Parigi – <<Una grande azienda non può focalizzarsi esclusivamente sui risultati economici, senza preoccuparsi di ciò che le accade intorno. Abbiamo delle precise responsabilità nei confronti dell'ambiente e delle comunità in cui operiamo>>. Parole di  Carlos Ghosn, presidente-direttore generale di Renault.
Nel 2013, Renault ha investito 12 milioni di euro in 330 azioni, per il 75 % sotto forma di contributi finanziari e per il restante 25% fornendo competenze o in natura (materiale, veicoli, ecc.). Queste azioni si inscrivono nel quadro dei quattro pilastri della strategia di responsabilità sociale dell'azienda: diversità (9%), istruzione (39%), sicurezza (26%), mobilità sostenibile per tutti (13%) e varie (13%).

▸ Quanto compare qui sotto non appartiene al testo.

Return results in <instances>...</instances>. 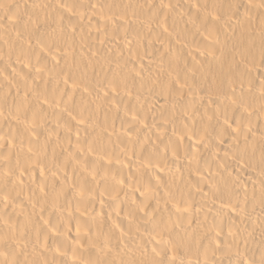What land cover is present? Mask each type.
Masks as SVG:
<instances>
[{
    "label": "bare ground",
    "instance_id": "6f19581e",
    "mask_svg": "<svg viewBox=\"0 0 264 264\" xmlns=\"http://www.w3.org/2000/svg\"><path fill=\"white\" fill-rule=\"evenodd\" d=\"M0 264H264V0H0Z\"/></svg>",
    "mask_w": 264,
    "mask_h": 264
}]
</instances>
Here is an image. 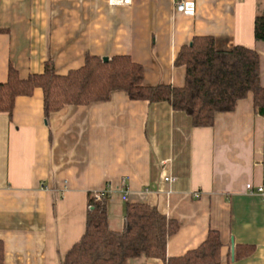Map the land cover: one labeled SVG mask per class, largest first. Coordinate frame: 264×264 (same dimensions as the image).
I'll return each instance as SVG.
<instances>
[{"label": "crops", "instance_id": "obj_1", "mask_svg": "<svg viewBox=\"0 0 264 264\" xmlns=\"http://www.w3.org/2000/svg\"><path fill=\"white\" fill-rule=\"evenodd\" d=\"M176 1L0 0V83L10 65L26 78L47 61L65 74L88 54H121L142 66L145 85L178 87L185 68L174 63L177 53L196 36H212L218 49L256 50L264 86V42L253 33L264 0H181L186 11ZM43 98L35 88L15 98L10 114L0 111L5 264H59L85 231L89 195L107 186L114 231L122 230L126 202H143L179 224L167 256L197 248L216 229L220 264H264V200L245 188L264 180V117L251 94L203 127L167 101L131 100L124 90L47 117ZM240 246L253 249L236 257ZM127 264L164 263L141 256Z\"/></svg>", "mask_w": 264, "mask_h": 264}, {"label": "trees", "instance_id": "obj_2", "mask_svg": "<svg viewBox=\"0 0 264 264\" xmlns=\"http://www.w3.org/2000/svg\"><path fill=\"white\" fill-rule=\"evenodd\" d=\"M253 33L256 41L264 42V15L255 17ZM174 63L185 68L182 86L145 85L142 66L121 54L106 61L88 54L82 66L65 74L57 73L47 61L42 73L26 78L10 65L6 81L0 83V111L10 114L17 96L41 88L46 117L66 106L107 100L116 90H124L131 100L167 101L198 127L211 126L216 114L232 111L248 94L264 117V86L256 50L243 45L218 49L212 36H196L180 49ZM107 200V195L100 199L89 195L85 231L59 264H127L141 256L158 258L164 264H220L222 242L218 230L209 229L197 248L180 256H167V240L179 229L176 220L153 205L126 202L122 230L114 231L108 225ZM252 249L240 246L235 256L249 254ZM0 264H5L1 243Z\"/></svg>", "mask_w": 264, "mask_h": 264}, {"label": "built area", "instance_id": "obj_3", "mask_svg": "<svg viewBox=\"0 0 264 264\" xmlns=\"http://www.w3.org/2000/svg\"><path fill=\"white\" fill-rule=\"evenodd\" d=\"M108 2L112 5H123V6H129L132 3V0H108ZM187 2L184 1H176V9L178 11H186L187 7H188ZM163 181L168 183V184H174L176 182V177L172 176V175H164L163 176ZM110 186L104 187L103 189H100L96 192H94V197L96 199H100L103 196L107 195L109 197V193H110ZM246 191L251 192V193H256L258 194L263 200H264V180L261 184L258 185H252L250 183H247L245 185ZM120 189L121 191H123L125 194H127V189L125 188V182L124 179H122L120 181Z\"/></svg>", "mask_w": 264, "mask_h": 264}, {"label": "water", "instance_id": "obj_4", "mask_svg": "<svg viewBox=\"0 0 264 264\" xmlns=\"http://www.w3.org/2000/svg\"><path fill=\"white\" fill-rule=\"evenodd\" d=\"M108 58L107 57H103V60L106 61ZM231 253H232V257H233V254H234V246L232 245L231 247Z\"/></svg>", "mask_w": 264, "mask_h": 264}]
</instances>
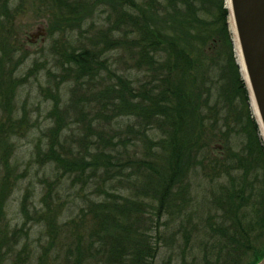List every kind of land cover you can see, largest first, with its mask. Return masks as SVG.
<instances>
[{"label":"trees","instance_id":"obj_1","mask_svg":"<svg viewBox=\"0 0 264 264\" xmlns=\"http://www.w3.org/2000/svg\"><path fill=\"white\" fill-rule=\"evenodd\" d=\"M43 4L47 34L64 49L60 71L50 72L53 81L45 89L53 100L50 127L36 149L55 177L44 208L35 210L50 239L37 264L59 243L63 264H158L163 253L161 264L260 261L264 141L251 108L244 111L250 98L225 0ZM99 8L108 23L88 39L91 50L83 45V27L89 19L94 24ZM77 32L81 40L73 41ZM122 47L140 76L135 81L104 56ZM14 48L7 39L0 43V264H32L28 242L21 244L29 233L11 225L6 209L19 181L12 163L16 143L32 128L26 109L18 113L17 95L40 65L20 76L25 57ZM69 82L70 99L61 107V86ZM118 117L136 119L126 126L132 134L123 135ZM74 124L81 136L66 135ZM130 135L135 140L127 143ZM68 177L83 186L101 179L103 197L89 199L78 219L61 223L63 209L53 194ZM122 185L126 192L118 189ZM29 200L27 192L19 208L24 223Z\"/></svg>","mask_w":264,"mask_h":264},{"label":"rangeland","instance_id":"obj_2","mask_svg":"<svg viewBox=\"0 0 264 264\" xmlns=\"http://www.w3.org/2000/svg\"><path fill=\"white\" fill-rule=\"evenodd\" d=\"M3 1L5 2V0ZM3 1L1 2L0 0V18H7V15L10 16V19L0 22V43L7 39L8 42H12L18 48V55L25 57L18 70L20 76L26 74L36 63L40 65L37 74L30 77L29 81L20 87L17 95L18 113L21 115L22 108L26 109L32 128L25 137L18 139L16 143L12 163L15 166V174L19 181L14 187L6 209L7 219L11 222V225L23 226L29 233V237L27 239L24 238L21 244L28 242L29 249L35 256L32 264H37L39 256L44 253L45 249L49 248L50 239L44 223L37 221L35 210L44 208L42 198H44L46 193L47 184L49 182L53 183L55 177L52 176L49 165H45L42 163V159H38L36 149L41 144V140H44V134L50 127L48 114L53 106V100L45 89L53 81L51 77L53 75H50V72L60 71L58 59L64 48L56 47L54 39L47 34L48 14L44 13L43 7L46 5L43 4V0H12L8 4H4ZM6 8L8 9L6 10ZM101 13L102 9L99 8L94 24L91 22L92 19H89L83 27V32H85L83 35L84 40H82L85 41L83 45L91 50H94V46L88 39H94L103 30L102 27H106L108 23L106 15L103 13L101 15ZM1 24H4L3 28ZM75 40H81L79 32L74 34L73 41ZM17 48H14L15 52H17ZM104 56L108 58L112 69L116 70L118 74L126 75L134 81L137 77L140 78L125 47L113 49ZM58 76L59 74L54 73V77ZM72 86L73 84L70 82L62 84L60 93L61 107H64L69 102L70 88ZM249 109L250 107L246 106L244 111L247 113ZM116 122L121 126L123 135L132 134L127 129V125H136V119L132 117H118ZM71 127L70 130L66 131L67 136L72 135V131L81 136L80 134L83 131L77 132V129L80 128L79 125L74 124ZM133 139L130 135L127 143L129 140L132 142ZM137 141V152L140 155L143 151V144L139 140ZM129 147H133V144L129 143ZM72 180L69 177L64 179L63 186H59L53 194L55 205H61L63 209L60 217L61 223H64L68 218L78 219L89 199L94 200L103 197L102 191L104 189L102 187H99L100 189L97 188L98 184H102L101 179H92L88 186H83L81 182L73 183ZM122 186L118 189L126 192V186ZM27 192L30 195L28 203L30 217L24 223L25 219L20 214L19 208L21 200ZM163 222L165 221L163 220ZM59 246H61V243L46 253L44 264H63ZM163 255L164 253L160 256L158 264H161Z\"/></svg>","mask_w":264,"mask_h":264},{"label":"water","instance_id":"obj_3","mask_svg":"<svg viewBox=\"0 0 264 264\" xmlns=\"http://www.w3.org/2000/svg\"><path fill=\"white\" fill-rule=\"evenodd\" d=\"M225 1L234 27V32L230 28L232 42L238 44L240 51L237 65L240 72L244 69L243 80L256 108V121L264 141V0ZM256 264H264V257Z\"/></svg>","mask_w":264,"mask_h":264},{"label":"bare ground","instance_id":"obj_4","mask_svg":"<svg viewBox=\"0 0 264 264\" xmlns=\"http://www.w3.org/2000/svg\"><path fill=\"white\" fill-rule=\"evenodd\" d=\"M228 2V1H227ZM228 23H229V29L231 28V30H233V32H234V27H233V22H232V19H231V17H230V14H229V16H228ZM235 38V37H234ZM234 51H235V57H236V61L237 60H240V51H239V46H238V44L235 42V45H234ZM241 75H242V78L243 79H245L246 80V76H245V73H244V69L242 70L241 69ZM250 101H251V104L253 103V101L250 99ZM250 104V108H251V110H252V112H253V114L255 115V117H256V120L258 119L257 118V113H256V108H255V106H254V103L251 105ZM260 128V127H259Z\"/></svg>","mask_w":264,"mask_h":264}]
</instances>
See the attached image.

Dal punto di vista geografico, il 56% delle azioni è stato destinato alla regione Europa (in particolare alla Francia), il 27% alla regione Americhe, il 5% alla regione Asia-Pacifico, il 2% alla regione Eurasia e il 10% alla regione Euromed-Africa.
Per raccogliere le richieste di sostegno di progetti di interesse generale, solidarietà o impegno civile, Renault ha creato un'interfaccia dedicata sul proprio sito www.renault.com. In questo spazio, le Ong, le associazioni, i volontari ma anche i dipendenti Renault possono lasciare il proprio fascicolo di candidatura. Tutte le richieste vengono studiate e selezionate dai membri del comitato mecenatismo di Renault, composto da rappresentanti del personale, legali, della comunicazione, della responsabilità sociale d'impresa (Rsi) e delle varie regioni. Nel 2013, sono state raccolte circa 300 domande di supporto per progetti in Francia o all'estero.